◆ Problem description: Look below for the line holding "Our activist partners in the Global" and the line holding "Featured posts". Transcribe exactly those lines and all lines between them, nothing more.

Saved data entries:
————

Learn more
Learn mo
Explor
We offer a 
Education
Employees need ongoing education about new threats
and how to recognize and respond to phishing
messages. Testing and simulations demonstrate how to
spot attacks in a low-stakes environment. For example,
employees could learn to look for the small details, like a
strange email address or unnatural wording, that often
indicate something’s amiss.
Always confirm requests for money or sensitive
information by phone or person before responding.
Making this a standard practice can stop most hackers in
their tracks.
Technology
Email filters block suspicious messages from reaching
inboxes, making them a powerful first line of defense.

————

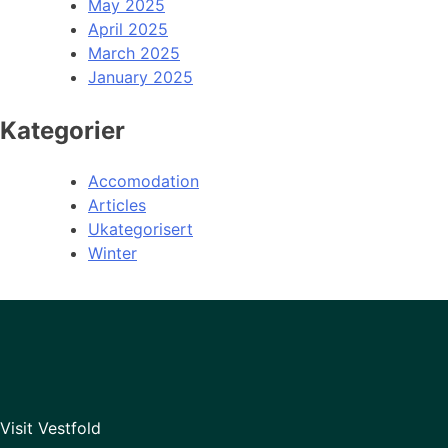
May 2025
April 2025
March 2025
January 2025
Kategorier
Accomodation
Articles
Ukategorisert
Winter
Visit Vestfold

————

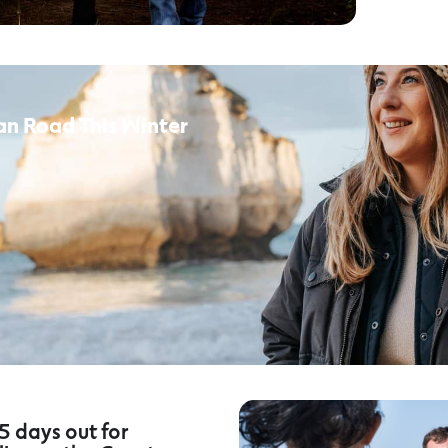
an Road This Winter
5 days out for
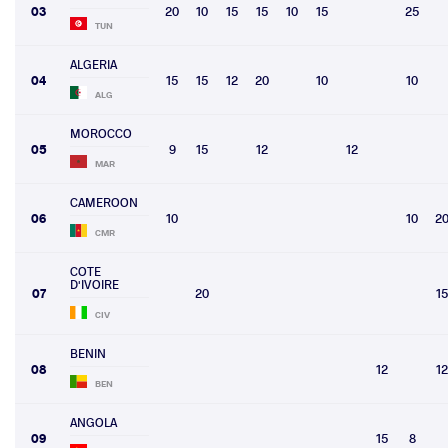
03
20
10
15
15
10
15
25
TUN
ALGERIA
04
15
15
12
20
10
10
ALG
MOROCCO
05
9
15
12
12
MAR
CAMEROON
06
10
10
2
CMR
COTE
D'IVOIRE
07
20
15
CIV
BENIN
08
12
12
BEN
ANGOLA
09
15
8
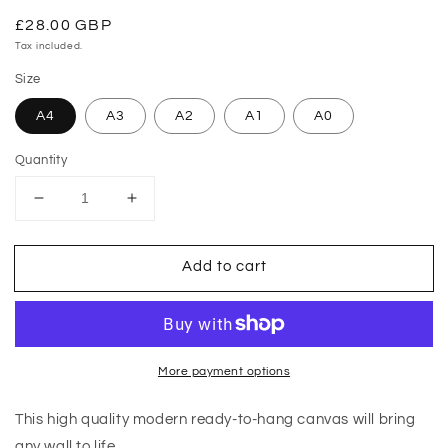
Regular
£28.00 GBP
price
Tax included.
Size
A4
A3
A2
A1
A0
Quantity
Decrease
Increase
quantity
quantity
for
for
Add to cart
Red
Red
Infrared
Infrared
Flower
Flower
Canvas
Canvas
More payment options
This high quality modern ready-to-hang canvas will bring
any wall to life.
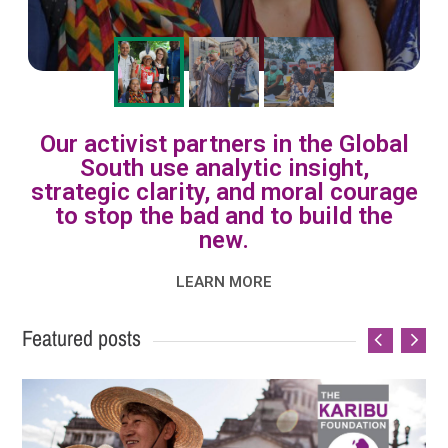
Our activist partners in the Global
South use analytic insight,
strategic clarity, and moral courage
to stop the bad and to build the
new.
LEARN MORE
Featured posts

————

◆ Finished exercise:
Our activist partners in the Global
South use analytic insight,
strategic clarity, and moral courage
to stop the bad and to build the
new.
LEARN MORE
Featured posts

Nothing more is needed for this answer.